A dozen appeals turned in to the New Mexico Activities Association in regard to the latest classifications and alignments released by its Board of Directors for the 2018-2020 school years

NMAA also releases its 2-5A cross country All-District team, with Capital senior Joseph Namingha on the list of state qualifiers for the third time

Arnie Leshin

By ARNIE LESHIN, Santa Fe Today

The New Mexico Activities Association Board of Directors’ classifications and alignments don’t appeal to everyone, and the latest one has a dozen schools with appeals for the two-year block that begins with the 2018-19 school year.

Santa Fe Indian School and Pecos are two of them, and their respective athletic director and superintendent have offered their opinions and reasons for turning in appeals.

Braves’ athletic director Eric Brock is appealing his school’s placement in Class 4A in all sports besides football. He contends that boarding schools were swept into the nonpublic school multiplier even though they and Fort Wingate believe they do not benefit like private schools do in athletics.

Said Brock: “If the multiplier is designed to give some way to even the waters with those private schools that (the NMAA) feels have an advantage, us and Wingate got caught up in the ripple effect because we don’t fit in the same mold as the private schools.”

Pecos is requesting that it be placed in n a 3A district with Monte del Sol, Academy of Technology and The Classics, Tierra Enantada, Desert Academy and Espanola McCurdy.

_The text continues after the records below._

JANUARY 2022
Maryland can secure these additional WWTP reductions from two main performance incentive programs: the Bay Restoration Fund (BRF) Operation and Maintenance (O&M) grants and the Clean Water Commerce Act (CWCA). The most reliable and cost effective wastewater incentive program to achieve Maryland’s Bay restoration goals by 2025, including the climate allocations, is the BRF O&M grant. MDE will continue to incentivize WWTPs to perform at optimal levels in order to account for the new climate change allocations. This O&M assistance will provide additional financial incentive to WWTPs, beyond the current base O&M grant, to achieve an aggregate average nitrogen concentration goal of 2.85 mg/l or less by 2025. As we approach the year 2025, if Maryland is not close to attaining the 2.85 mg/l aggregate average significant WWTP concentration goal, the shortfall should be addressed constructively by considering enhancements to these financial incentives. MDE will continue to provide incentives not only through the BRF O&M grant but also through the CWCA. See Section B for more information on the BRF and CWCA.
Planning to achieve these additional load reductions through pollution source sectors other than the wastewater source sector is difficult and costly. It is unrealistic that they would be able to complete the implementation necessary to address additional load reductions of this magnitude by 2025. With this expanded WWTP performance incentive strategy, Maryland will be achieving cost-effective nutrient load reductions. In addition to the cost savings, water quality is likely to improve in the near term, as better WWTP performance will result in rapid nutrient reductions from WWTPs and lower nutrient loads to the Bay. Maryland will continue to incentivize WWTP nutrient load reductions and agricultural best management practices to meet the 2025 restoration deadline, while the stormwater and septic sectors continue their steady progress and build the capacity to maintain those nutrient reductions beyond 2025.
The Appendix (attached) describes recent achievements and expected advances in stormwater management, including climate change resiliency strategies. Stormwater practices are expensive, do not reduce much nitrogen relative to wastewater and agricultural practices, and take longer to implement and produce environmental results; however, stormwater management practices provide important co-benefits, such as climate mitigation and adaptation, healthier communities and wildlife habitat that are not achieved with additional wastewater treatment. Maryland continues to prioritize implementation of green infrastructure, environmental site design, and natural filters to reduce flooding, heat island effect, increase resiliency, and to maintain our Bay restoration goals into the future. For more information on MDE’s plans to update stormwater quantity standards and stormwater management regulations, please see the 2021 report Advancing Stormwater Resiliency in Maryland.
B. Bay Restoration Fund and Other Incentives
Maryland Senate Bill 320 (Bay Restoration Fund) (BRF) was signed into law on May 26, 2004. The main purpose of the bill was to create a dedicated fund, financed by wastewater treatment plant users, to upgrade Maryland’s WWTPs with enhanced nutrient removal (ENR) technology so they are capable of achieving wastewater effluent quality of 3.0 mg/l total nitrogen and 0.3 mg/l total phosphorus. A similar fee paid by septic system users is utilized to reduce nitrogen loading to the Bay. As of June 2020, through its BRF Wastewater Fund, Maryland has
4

Currently, the NMAA has the school in a district with Clayton, Logan and Santa Rosa, which Trujillo argued that puts stress on Pecos’ budget and forces students to miss more classroom time.

He also pointed out that one of the potential effects of the appeal is Logan, which petitioned to drop to 2A. That would leave the district with only three schools, and with Pecos possibly moving on as well.

The other schools that have appealed are Navajo Pine, Roswell High School, Wingate, Alamogordo, Albuquerque’s Atrisco Heritage Academy, Bernalillo, Dulce, Fort Sumner/House, and Shiprock.

The NMAA Board of Directors heard each appeal at Wednesday’s meeting in the NMAA Hall of Pride and Honor. It voted to table the final approval of Classifications and Alignment for the 2018-2020 block and the item will be revisited as a special meeting to be held later this month, but the exact date/time has not been finalized.

The next regularity scheduled Board of Directors meeting will take place on Feb. 14 of 2018.

The NMAA also released its District 2-5A boy’s division of the past cross country season with state-champion Albuquerque Academy occupying six of the 10 All-District team, and its head coach, Adam Kedge, as Coach of the Year.

Capital High senior Joseph Namingha is listed among the individual state qualifiers from the district, and as a team, the Jaguars placed fifth among the Chargers, Los Alamos, Espanola Valley and Albuquerque Del Norte. Namingha, in his third time in the state championships, finished 17th.n

He is the lone senior on head coach Rita Vigil’s XC roster. The rest of the lineup has juniors Joshua Namingha, Joseph’s brother, Carlos Lopez and Gabriel Molinar, and sophomores Dominic Luna, Abram Roses, Eric Garcia, and Marcus Lucero.